[AIM OF THE EXERCISE]:
Please repeat exactly the line containing "- A submissão" and each line after it in the records below, through the last.

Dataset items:

====

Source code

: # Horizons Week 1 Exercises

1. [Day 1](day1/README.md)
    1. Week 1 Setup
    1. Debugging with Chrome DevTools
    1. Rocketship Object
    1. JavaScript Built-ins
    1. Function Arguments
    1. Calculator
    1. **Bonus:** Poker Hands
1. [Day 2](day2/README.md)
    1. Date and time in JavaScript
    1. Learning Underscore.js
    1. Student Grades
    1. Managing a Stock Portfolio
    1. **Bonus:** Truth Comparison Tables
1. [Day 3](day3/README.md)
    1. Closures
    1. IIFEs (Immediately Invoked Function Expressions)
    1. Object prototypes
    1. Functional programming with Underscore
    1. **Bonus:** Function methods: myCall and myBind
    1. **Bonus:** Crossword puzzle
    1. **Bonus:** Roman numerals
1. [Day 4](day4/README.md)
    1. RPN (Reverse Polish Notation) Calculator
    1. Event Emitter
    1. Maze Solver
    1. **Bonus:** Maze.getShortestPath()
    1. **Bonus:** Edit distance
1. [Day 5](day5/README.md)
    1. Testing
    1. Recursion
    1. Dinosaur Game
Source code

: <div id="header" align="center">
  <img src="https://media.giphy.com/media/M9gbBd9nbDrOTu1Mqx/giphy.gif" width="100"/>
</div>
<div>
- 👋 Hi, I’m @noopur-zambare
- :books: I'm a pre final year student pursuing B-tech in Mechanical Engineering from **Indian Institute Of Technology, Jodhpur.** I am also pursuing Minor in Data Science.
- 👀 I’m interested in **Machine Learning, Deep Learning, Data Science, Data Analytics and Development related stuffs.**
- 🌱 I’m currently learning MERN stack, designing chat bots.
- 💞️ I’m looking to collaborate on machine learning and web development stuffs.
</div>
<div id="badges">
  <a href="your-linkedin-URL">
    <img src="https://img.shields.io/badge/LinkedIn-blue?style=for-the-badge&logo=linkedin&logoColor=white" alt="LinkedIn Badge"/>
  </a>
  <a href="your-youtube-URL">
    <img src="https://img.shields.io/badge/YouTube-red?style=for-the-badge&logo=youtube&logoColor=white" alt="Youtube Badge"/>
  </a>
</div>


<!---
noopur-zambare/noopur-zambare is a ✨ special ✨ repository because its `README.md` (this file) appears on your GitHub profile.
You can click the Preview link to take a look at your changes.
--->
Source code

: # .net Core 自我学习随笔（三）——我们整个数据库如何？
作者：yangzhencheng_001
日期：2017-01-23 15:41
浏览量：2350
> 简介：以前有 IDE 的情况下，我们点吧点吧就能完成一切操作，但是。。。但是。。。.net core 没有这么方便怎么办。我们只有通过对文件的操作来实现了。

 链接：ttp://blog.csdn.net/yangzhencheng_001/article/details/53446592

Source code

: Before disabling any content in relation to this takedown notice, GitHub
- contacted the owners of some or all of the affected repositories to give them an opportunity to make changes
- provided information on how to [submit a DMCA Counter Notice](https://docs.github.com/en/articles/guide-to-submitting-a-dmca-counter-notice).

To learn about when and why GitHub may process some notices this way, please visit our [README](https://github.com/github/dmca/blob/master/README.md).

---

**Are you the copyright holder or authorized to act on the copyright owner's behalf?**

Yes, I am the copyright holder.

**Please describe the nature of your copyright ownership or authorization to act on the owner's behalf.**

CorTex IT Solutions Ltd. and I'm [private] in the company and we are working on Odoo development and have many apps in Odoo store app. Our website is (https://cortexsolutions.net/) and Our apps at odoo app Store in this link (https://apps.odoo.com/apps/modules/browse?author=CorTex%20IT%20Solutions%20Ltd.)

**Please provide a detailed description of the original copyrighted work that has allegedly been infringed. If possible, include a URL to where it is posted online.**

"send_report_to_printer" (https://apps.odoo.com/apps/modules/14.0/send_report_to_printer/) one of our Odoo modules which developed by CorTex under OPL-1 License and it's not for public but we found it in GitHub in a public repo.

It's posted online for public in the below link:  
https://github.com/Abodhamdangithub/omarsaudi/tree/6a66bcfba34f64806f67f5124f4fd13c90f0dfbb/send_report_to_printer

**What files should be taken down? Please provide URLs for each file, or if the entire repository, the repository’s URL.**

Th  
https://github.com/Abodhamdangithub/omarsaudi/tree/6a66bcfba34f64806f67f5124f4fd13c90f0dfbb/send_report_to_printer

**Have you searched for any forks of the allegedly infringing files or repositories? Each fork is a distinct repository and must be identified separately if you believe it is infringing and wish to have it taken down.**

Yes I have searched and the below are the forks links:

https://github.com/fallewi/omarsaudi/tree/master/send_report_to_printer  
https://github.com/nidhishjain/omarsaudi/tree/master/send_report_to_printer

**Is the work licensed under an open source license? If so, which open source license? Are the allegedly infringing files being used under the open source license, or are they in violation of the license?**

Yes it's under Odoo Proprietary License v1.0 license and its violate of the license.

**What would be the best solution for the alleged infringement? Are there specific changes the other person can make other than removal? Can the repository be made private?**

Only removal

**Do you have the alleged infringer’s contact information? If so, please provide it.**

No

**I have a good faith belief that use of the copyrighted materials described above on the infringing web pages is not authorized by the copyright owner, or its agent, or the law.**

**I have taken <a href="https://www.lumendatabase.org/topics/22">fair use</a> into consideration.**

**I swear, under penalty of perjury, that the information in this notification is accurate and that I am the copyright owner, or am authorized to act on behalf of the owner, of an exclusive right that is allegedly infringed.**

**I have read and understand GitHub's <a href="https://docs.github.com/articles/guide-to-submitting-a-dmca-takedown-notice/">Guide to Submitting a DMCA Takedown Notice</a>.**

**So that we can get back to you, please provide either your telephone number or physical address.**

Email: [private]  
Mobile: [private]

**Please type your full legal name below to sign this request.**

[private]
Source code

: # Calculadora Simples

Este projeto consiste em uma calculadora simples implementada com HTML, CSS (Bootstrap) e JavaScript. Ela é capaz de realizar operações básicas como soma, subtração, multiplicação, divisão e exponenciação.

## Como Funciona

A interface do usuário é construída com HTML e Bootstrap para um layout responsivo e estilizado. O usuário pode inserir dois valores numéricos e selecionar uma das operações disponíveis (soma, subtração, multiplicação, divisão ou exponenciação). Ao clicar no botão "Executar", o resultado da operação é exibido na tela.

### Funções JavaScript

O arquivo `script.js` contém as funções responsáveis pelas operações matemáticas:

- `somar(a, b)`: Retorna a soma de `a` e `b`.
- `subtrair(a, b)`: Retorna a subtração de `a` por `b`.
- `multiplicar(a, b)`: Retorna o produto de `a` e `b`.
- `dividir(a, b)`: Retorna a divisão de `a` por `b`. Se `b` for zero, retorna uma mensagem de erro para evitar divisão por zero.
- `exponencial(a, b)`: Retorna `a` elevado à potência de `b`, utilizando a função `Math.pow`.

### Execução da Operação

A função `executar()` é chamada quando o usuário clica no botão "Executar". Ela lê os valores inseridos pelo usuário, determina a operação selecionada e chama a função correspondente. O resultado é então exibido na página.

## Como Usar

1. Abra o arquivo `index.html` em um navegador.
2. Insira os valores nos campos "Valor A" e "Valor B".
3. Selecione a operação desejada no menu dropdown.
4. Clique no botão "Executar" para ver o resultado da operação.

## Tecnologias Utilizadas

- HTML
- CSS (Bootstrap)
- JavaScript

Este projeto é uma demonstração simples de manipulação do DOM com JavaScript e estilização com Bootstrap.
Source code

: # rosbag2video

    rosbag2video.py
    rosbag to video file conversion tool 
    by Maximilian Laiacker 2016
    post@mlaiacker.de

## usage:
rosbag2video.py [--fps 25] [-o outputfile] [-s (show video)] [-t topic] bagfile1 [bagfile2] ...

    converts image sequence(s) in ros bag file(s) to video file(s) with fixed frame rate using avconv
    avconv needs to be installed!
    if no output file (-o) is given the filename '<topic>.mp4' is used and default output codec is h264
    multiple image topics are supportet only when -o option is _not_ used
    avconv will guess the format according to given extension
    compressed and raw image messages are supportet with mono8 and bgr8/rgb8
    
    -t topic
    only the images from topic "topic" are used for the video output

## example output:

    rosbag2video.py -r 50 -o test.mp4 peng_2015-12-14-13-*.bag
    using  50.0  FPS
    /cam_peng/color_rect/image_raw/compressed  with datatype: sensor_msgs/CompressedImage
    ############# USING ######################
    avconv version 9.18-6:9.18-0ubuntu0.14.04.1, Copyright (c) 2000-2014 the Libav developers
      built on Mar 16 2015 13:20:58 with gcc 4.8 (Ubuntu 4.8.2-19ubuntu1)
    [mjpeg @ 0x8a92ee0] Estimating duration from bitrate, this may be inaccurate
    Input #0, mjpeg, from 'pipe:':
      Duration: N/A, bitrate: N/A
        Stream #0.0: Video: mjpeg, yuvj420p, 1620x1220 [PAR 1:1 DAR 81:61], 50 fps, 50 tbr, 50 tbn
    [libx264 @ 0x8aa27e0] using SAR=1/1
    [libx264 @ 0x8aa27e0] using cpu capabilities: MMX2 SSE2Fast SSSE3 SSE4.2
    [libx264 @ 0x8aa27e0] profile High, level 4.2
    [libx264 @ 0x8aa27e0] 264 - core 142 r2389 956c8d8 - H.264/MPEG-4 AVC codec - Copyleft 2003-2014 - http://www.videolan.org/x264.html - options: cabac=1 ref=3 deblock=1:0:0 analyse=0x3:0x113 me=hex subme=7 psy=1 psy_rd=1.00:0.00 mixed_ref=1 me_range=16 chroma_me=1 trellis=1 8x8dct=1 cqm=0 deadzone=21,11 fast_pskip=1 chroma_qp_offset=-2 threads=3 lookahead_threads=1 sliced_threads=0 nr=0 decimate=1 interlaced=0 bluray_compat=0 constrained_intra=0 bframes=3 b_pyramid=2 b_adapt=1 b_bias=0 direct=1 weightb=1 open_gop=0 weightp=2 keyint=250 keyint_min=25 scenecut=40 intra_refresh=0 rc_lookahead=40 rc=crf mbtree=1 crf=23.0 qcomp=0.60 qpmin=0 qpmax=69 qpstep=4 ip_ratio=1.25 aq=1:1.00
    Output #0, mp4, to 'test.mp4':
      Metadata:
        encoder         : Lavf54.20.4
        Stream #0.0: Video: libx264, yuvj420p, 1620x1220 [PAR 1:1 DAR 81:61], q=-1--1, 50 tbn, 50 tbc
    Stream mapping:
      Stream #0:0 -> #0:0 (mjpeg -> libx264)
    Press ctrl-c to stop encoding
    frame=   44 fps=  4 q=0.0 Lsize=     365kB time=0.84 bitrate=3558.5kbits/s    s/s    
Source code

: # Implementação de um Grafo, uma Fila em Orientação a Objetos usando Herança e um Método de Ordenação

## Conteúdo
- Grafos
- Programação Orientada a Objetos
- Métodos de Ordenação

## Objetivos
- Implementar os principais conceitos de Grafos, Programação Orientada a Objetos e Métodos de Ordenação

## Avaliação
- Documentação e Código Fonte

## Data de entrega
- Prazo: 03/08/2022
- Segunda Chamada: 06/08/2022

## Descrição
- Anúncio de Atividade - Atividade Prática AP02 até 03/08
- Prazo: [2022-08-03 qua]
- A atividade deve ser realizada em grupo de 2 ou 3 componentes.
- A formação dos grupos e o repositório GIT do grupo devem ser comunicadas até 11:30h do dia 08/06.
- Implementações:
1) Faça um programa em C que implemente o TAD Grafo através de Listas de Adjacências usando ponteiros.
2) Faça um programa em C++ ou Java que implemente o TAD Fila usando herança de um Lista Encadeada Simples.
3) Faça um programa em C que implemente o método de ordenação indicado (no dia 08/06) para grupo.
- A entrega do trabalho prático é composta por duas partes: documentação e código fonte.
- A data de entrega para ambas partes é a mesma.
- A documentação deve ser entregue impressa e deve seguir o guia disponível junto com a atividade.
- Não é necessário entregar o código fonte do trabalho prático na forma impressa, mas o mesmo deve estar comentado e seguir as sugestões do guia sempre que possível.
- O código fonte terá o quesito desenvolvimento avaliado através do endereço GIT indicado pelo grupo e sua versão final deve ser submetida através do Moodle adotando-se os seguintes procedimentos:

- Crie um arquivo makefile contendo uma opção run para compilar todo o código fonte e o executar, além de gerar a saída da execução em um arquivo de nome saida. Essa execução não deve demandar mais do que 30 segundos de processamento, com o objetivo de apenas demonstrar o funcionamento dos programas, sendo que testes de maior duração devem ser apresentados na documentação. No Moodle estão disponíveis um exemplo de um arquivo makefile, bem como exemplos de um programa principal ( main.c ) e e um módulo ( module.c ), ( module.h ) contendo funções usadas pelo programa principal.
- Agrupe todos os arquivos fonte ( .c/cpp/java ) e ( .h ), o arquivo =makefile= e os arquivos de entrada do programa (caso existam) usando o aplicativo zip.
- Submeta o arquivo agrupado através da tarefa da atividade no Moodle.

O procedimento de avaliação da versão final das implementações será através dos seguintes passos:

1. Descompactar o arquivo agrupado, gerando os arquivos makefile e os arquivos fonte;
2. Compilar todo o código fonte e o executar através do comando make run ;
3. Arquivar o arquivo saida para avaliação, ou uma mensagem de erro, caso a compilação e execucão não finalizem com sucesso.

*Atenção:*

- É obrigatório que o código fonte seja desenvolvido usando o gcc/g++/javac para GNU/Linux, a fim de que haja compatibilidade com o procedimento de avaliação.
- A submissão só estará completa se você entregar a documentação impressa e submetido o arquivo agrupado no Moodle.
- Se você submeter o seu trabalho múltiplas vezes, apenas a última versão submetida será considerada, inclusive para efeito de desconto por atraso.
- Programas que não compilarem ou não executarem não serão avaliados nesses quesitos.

====

[OUTPUT OF THE TASK]:
- A submissão só estará completa se você entregar a documentação impressa e submetido o arquivo agrupado no Moodle.
- Se você submeter o seu trabalho múltiplas vezes, apenas a última versão submetida será considerada, inclusive para efeito de desconto por atraso.
- Programas que não compilarem ou não executarem não serão avaliados nesses quesitos.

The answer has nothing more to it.